Saturday, July 4, 2015

Game Balance

'Balance' is a big concept in games that basically boils down to two points: there should be no exploits that  allow for easy victory, and all game content should be usable. Chess is a good example of a balanced game. Each chess piece has a different role and value, but they are all useful. The most powerful piece, the queen, is balanced in that each player gets only one. Knights, with their L movements, are good at causing trouble up close while rooks and bishops can move long distances.

There is, however, one element of chess that's unbalanced: the first-move advantage. At the highest level, the win rate for white (the starting side) is apparently a bit above 50%. It's an interesting thing to find in the world's biggest strategy game.

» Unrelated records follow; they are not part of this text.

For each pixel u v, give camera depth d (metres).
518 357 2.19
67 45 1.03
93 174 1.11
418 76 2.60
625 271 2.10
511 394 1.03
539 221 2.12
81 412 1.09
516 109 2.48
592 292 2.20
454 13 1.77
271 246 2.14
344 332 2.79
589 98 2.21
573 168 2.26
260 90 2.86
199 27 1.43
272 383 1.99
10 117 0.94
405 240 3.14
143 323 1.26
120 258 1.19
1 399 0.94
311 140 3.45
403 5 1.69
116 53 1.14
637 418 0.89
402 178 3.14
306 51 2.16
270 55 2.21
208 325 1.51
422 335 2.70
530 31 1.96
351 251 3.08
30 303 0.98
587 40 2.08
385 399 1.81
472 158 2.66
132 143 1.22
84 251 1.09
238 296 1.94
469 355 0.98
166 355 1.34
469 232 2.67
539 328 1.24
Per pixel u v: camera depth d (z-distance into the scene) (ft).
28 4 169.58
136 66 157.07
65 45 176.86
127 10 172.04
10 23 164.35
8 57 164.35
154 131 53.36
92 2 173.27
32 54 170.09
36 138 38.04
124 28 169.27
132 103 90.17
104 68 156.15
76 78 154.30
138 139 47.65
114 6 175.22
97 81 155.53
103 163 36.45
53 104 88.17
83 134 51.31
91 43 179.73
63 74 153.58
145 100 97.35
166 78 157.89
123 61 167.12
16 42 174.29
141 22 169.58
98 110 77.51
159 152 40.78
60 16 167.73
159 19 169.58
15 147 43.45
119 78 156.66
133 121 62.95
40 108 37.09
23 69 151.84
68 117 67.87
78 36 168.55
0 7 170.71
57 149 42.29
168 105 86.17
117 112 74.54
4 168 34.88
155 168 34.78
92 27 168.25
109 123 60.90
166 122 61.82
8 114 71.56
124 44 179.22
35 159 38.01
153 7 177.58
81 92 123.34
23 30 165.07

My brother pointed out that fine balance only really matters at very high levels of skill. In other words, unbalanced systems in games only matter if players know how to take advantage of them. It makes sense; I've often gone first in chess and I can't remember the last time I won a game. Along the same lines, tic-tac-toe only continues to exist because not everyone knows that the first player cannot lose if they know what to do and cannot win if the second player also knows what to do.

Because of this skill aspect, a game doesn't need to be perfectly balanced to be fun. In competitive Age of Empires II, it turns out that Mayan archers are the best units and have no effective counter once there are enough of them. Despite the existence of this 'exploit,' I've enjoyed lots of multiplayer Age of Empires because I play at a skill level where it doesn't really matter what nation I play as.

What's the perfectly balanced game? Probably Yahtzee, unless you know how to make the dice land in a certain way.